I started improvising at a drop in class that I only attended once or twice a month. My first big “a-ha!” moment came when I realized I could simply play with whatever I was experiencing in my body. I didn’t have to make something up. If my belly felt tight, I could clutch at it and bend over. If my hand was shaking a little, I could shake it more. If my head felt light, I could lay down. I realized that my choice to say yes to my experience and then add to it by making it bigger was an offer and a gift to my scene partner. It was also a gift to myself. My experience would immediately begin to shift once I revealed and began to play with it. Then I would feel at ease.
So when I’m feeling ease, I’m revealing some genuine part of my inner experience, I’m allowing my impulses and I’m playing with what’s here now. If go through a whole scene not doing those things, my fear persists and it’s generally slow and clunky. I might be listening to my partner’s words, responding with a logical story, staying true to my character and the scene might be good. But it won’t be great. In great scenes the improvisers are playing and truly enjoying themselves. The audience can tell when an improviser is having a really good time. It’s contagious.
Somewhere along the way I let my skill override my in-the-moment experience. More specifically, I let my head-centric skills take over. I’ll never have enough skill to outshine the power of being with my experience. That’s why I do improv. That’s what it’s all about and I think this applies to any occupation, hobby or relationship – AKA, life. As I learn to tell better stories and create more compelling characters, I want to always keep my experience, including my experience of my partner and the space, as the primary fuel for my creativity. My skills are there to support and embellish my experience.

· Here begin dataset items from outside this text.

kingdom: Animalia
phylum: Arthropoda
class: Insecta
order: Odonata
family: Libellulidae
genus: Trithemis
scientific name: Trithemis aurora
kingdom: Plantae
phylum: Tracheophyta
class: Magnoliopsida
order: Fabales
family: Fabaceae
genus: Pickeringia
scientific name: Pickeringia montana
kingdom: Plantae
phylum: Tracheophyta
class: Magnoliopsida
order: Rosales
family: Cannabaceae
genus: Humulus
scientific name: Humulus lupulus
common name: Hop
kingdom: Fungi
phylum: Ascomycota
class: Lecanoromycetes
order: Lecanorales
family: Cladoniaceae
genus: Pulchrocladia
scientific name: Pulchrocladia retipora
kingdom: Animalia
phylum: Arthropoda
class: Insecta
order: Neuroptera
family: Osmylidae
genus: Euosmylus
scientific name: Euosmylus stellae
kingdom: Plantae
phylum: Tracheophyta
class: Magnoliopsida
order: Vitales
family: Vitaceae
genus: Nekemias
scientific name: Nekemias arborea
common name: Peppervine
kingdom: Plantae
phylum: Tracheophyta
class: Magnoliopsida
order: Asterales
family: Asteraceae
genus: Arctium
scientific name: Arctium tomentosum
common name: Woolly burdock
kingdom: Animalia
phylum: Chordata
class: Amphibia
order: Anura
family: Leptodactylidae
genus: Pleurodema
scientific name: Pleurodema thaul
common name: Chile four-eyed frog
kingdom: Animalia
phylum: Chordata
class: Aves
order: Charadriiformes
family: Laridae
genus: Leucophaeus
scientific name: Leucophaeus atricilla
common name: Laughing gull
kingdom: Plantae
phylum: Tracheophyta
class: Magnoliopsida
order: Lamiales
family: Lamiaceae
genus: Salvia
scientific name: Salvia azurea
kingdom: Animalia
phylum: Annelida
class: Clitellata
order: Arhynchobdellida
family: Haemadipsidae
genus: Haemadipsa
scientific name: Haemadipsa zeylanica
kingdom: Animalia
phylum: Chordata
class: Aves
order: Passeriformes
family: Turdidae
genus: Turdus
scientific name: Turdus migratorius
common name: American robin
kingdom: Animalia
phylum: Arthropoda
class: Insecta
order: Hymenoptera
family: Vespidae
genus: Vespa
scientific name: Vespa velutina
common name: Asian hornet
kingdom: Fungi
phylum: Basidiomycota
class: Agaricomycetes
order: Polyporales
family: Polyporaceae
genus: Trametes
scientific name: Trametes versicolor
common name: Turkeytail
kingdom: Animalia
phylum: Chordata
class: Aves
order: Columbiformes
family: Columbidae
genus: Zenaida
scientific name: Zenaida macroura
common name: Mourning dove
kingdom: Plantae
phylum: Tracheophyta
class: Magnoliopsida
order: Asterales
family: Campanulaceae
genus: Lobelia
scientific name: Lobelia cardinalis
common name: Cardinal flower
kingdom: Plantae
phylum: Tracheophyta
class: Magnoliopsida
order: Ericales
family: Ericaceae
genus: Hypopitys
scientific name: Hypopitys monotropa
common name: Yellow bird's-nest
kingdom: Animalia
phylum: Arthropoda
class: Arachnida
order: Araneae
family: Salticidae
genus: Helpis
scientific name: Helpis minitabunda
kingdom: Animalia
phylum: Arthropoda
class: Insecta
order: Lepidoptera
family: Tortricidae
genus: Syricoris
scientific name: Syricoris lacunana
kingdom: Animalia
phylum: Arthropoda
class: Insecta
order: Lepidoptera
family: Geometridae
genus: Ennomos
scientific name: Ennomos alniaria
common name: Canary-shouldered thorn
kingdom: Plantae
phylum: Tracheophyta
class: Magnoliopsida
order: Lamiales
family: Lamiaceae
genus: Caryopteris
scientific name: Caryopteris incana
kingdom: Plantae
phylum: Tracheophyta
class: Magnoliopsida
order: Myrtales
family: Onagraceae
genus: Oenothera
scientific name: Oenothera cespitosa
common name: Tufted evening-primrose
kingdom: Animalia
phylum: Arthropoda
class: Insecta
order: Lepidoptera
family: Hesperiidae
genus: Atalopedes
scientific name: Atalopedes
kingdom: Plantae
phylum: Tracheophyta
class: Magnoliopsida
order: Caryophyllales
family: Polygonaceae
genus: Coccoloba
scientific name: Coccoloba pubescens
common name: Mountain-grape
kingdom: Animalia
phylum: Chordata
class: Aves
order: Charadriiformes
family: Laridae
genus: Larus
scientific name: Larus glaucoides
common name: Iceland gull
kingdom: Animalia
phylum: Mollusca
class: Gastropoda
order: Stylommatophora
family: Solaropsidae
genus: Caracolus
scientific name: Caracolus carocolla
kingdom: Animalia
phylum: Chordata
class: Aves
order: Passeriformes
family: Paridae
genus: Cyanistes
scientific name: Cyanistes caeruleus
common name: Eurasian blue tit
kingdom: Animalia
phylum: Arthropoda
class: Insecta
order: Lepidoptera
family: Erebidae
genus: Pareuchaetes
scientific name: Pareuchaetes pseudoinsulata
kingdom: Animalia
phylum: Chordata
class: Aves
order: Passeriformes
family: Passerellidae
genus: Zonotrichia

Feeling at ease on stage will come with allowing myself to be seen. When I allow what’s on the inside to be witnessed, I relax. Even if it’s just a little bit to begin with – the shaking of my hand, the crinkling of my brow or the bounce of my step. I consciously choose to show the audience what I’m experiencing. The thing is, they can already tell I’m scared or excited or angry, but when I choose to ‘yes, and’ my experience and incorporate it into what I’m doing – everyone, not just me, gets to breathe a sigh of relief. It’s the magic move of improv and comedy. The audience knows that you know what they know. It creates a resonance and in that space the next thing can emerge.